#### ÉNONCÉ DE L'EXERCICE:
Poursuivez le texte sur l'escalade en terrain d'aventure à partir de sa dernière phrase.

#### EXTRAIT DU DOCUMENT:

4ème réponse pour moi aussi.
L’escalade en TA est celle qui me rend le plus autonome, celle qui me donne vraiment l’impression d’avoir maîtrisé une voie dans sa totalité (gestuelle, sécurité, itinéraire) - même si je sais que je marche dans les pas des ouvreurs.
Mais venant de l’alpinisme, cet engouement est assez logique (et c’est assez tardivement que j’ai pris plaisir à l’escalade sportive pour elle-même).
Pour les grimpeurs issus de la salle ou de la falaise sportive, la démarche est moins logique : pourquoi supprimer ces ancrages si pratiques qui permettent d’oser les pas les plus fous sans craindre pour sa sécurité ? Aucun discours, aucune belle photo ne remplacera l’essai sur le terrain.
Alors pour promouvoir le TA, en théorie c’est simple : il faut des sites, et des gens motivés qui en entraînent d’autres (comme les sorties ou stages que nous organisons dans notre club à Strasbourg, mais ça peut se faire aussi entre potes).

[Entrées de données enregistrées]

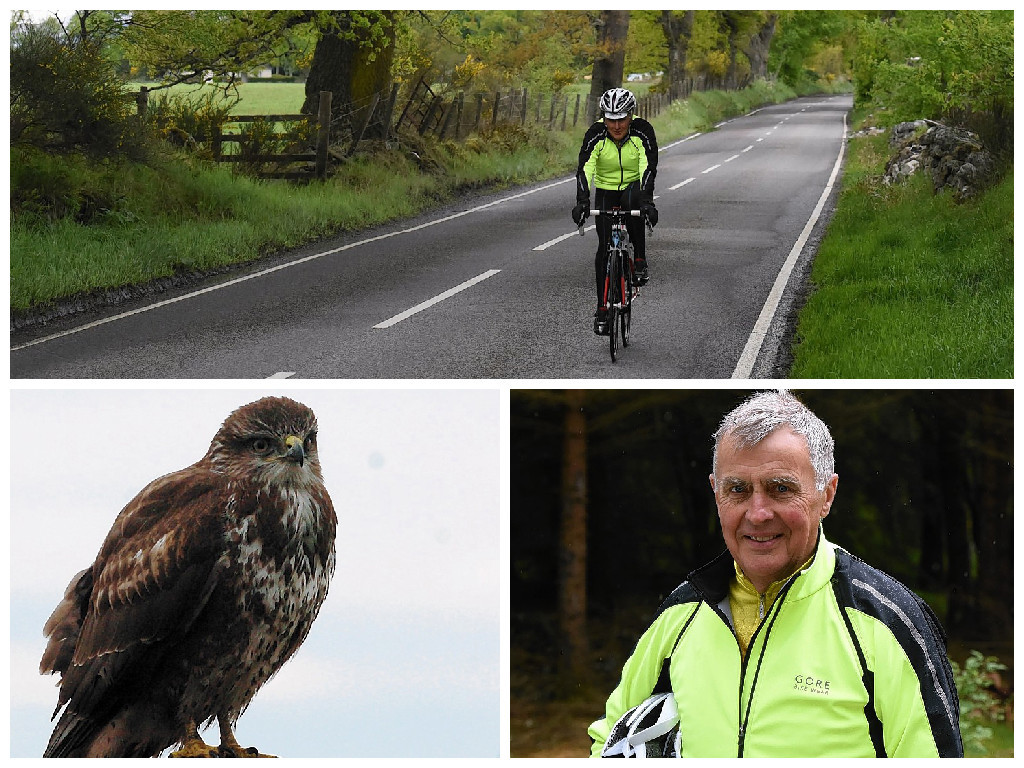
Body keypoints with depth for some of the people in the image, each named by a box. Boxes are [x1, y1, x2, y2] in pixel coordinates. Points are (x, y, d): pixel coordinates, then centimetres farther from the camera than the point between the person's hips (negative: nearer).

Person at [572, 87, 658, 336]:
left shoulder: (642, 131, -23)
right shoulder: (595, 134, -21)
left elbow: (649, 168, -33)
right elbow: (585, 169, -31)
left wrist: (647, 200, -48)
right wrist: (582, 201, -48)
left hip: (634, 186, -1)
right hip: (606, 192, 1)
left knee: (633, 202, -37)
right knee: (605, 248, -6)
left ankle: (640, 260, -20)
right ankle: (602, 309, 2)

#### CORRIGÉ DE L'EXERCICE:
En pratique, c’est au niveau des sites, trop rares et surtout en voie de disparition, que le bas blesse. Et c’est un cercle vicieux : si aujourd’hui on équipe à la demande, on pourrait tout aussi bien préserver le TA voire déséquiper pour du TA à la demande ; mais cette demande ne peut être massive que si plein de grimpeurs ont essayé et sont convaincus.
Pour sortir de ce cercle, on n’a pas le choix : limiter les dégâts au niveau des sites (préserver le Caroux par exemple !), et multiplier les séjours ou formations en TA.
Et puis aussi faire remonter à la FFME et à la FFCAM que la sauvegarde des voies historiques procède du devoir de préservation du patrimoine.